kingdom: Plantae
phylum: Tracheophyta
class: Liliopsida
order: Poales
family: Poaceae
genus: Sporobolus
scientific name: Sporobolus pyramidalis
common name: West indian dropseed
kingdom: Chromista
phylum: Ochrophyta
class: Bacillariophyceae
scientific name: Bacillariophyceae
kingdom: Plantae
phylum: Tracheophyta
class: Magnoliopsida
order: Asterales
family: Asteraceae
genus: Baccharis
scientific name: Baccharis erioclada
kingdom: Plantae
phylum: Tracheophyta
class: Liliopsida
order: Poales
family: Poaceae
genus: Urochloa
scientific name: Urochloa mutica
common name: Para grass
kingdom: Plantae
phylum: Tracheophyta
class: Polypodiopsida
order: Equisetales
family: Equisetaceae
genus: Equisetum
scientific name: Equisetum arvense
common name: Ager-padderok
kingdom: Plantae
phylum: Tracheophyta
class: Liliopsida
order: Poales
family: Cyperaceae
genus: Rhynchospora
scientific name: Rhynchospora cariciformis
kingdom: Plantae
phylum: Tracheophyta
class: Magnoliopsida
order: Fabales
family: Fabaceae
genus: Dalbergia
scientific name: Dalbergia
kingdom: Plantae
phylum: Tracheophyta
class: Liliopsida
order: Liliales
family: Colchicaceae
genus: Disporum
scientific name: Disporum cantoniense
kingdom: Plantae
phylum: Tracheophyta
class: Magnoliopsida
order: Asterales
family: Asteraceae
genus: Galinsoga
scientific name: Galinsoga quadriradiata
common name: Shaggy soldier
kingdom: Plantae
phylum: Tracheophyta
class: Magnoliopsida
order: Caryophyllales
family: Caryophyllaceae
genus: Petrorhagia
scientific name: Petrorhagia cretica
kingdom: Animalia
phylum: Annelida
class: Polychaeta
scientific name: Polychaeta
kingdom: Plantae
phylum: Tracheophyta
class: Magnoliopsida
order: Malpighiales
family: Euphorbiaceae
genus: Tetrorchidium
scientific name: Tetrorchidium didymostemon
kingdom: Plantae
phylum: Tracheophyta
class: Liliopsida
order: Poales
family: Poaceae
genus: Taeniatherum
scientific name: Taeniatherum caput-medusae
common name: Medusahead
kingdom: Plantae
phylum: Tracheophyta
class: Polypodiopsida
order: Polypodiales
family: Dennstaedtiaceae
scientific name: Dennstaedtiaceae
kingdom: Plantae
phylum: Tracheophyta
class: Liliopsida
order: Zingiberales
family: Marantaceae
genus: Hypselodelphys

WHAT YOU WILL DO:
Copy the lines above word for word, starting at the line that contains "scientific name: Rhynchospora cariciformis" and continuing through the last line.

EXERCISE ANSWER:
scientific name: Rhynchospora cariciformis
kingdom: Plantae
phylum: Tracheophyta
class: Magnoliopsida
order: Fabales
family: Fabaceae
genus: Dalbergia
scientific name: Dalbergia
kingdom: Plantae
phylum: Tracheophyta
class: Liliopsida
order: Liliales
family: Colchicaceae
genus: Disporum
scientific name: Disporum cantoniense
kingdom: Plantae
phylum: Tracheophyta
class: Magnoliopsida
order: Asterales
family: Asteraceae
genus: Galinsoga
scientific name: Galinsoga quadriradiata
common name: Shaggy soldier
kingdom: Plantae
phylum: Tracheophyta
class: Magnoliopsida
order: Caryophyllales
family: Caryophyllaceae
genus: Petrorhagia
scientific name: Petrorhagia cretica
kingdom: Animalia
phylum: Annelida
class: Polychaeta
scientific name: Polychaeta
kingdom: Plantae
phylum: Tracheophyta
class: Magnoliopsida
order: Malpighiales
family: Euphorbiaceae
genus: Tetrorchidium
scientific name: Tetrorchidium didymostemon
kingdom: Plantae
phylum: Tracheophyta
class: Liliopsida
order: Poales
family: Poaceae
genus: Taeniatherum
scientific name: Taeniatherum caput-medusae
common name: Medusahead
kingdom: Plantae
phylum: Tracheophyta
class: Polypodiopsida
order: Polypodiales
family: Dennstaedtiaceae
scientific name: Dennstaedtiaceae
kingdom: Plantae
phylum: Tracheophyta
class: Liliopsida
order: Zingiberales
family: Marantaceae
genus: Hypselodelphys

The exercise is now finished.